# [Work request]
Take the entries below and print only the lines from the one with "right shoulder: (313, 346)" through the one with "right back paw: (503, 456)", exactly as they stand, both ends included.

# [Data]

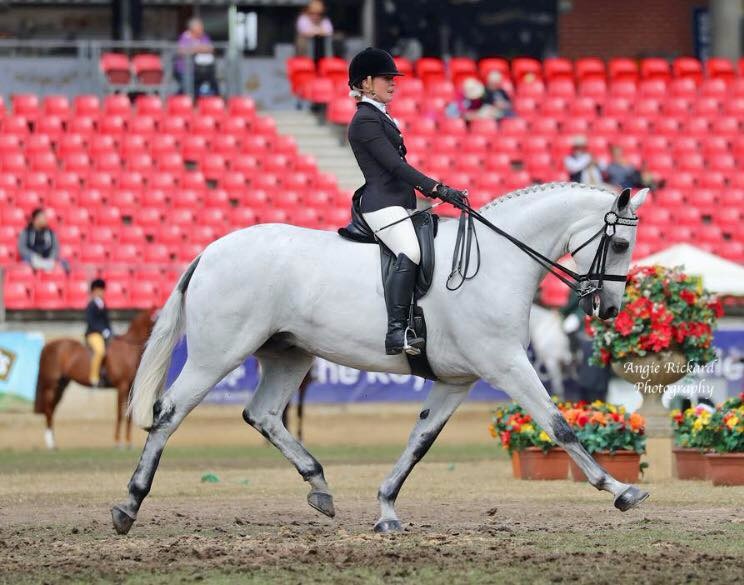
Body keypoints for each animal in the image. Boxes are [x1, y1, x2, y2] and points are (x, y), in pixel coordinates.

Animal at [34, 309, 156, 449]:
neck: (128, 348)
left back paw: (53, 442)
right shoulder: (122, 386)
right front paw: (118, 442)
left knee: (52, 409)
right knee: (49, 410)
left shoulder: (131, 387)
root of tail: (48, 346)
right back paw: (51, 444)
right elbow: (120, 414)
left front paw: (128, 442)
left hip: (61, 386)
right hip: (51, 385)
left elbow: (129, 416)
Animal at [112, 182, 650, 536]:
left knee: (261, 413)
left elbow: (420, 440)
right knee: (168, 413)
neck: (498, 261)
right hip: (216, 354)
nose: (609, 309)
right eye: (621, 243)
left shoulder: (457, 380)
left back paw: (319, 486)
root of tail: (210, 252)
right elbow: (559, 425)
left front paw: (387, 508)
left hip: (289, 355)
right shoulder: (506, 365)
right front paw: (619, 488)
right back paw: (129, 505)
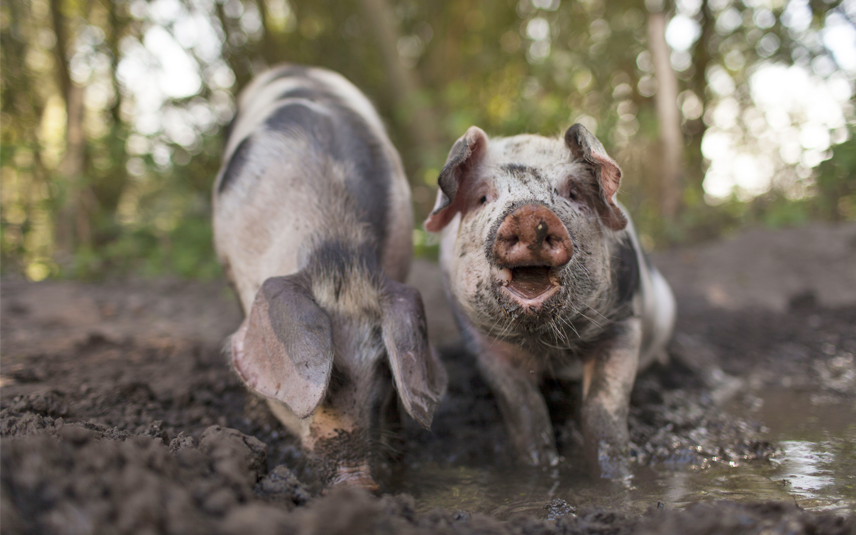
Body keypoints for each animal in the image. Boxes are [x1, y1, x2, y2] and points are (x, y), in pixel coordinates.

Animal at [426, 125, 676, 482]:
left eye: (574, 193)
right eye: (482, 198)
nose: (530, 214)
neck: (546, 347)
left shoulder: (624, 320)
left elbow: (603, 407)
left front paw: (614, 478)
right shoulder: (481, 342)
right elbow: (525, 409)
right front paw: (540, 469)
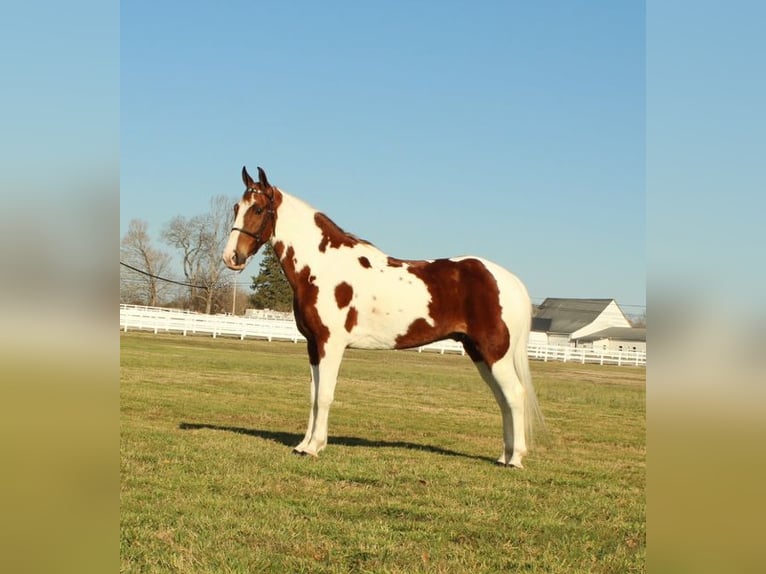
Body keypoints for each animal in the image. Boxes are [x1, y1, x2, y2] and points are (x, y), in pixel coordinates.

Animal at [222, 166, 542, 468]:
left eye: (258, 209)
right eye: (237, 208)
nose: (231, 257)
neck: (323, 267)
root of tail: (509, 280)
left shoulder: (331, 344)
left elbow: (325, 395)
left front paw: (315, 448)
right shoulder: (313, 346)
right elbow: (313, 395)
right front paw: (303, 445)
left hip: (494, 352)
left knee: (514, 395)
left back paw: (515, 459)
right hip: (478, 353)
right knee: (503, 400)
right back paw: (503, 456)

==

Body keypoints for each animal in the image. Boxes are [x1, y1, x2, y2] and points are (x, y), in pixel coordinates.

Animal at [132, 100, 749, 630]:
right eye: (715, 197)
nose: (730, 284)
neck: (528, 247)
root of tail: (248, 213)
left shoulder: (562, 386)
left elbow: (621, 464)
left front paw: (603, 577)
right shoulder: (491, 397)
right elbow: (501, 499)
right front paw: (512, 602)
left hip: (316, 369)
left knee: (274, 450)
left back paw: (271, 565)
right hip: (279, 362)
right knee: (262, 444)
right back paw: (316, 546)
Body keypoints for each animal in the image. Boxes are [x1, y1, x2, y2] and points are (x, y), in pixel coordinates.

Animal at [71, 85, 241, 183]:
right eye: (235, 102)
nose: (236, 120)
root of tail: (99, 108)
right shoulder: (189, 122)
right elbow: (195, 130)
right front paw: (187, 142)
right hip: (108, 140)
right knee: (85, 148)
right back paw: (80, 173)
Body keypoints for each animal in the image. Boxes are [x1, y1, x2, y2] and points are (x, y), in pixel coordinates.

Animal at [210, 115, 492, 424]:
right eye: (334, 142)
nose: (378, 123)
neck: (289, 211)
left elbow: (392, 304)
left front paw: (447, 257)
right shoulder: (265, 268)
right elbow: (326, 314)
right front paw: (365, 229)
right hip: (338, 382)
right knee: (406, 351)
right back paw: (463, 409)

...

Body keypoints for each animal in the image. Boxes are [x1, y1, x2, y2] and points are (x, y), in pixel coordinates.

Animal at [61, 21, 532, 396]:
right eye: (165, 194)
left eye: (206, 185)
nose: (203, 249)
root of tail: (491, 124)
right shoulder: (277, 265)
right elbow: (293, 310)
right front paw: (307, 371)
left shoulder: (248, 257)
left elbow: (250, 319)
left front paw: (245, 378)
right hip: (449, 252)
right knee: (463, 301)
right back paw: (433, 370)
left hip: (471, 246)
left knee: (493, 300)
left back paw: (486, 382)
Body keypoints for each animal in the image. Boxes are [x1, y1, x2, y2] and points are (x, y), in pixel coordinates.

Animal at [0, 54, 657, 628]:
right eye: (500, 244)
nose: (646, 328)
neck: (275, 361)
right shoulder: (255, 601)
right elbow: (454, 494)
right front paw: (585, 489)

# [Result below]
right shoulder: (313, 346)
right elbow: (313, 395)
right front paw: (303, 445)
left hip: (494, 352)
left knee: (514, 395)
left back paw: (515, 459)
right hip: (478, 353)
right knee: (503, 400)
right back paw: (503, 456)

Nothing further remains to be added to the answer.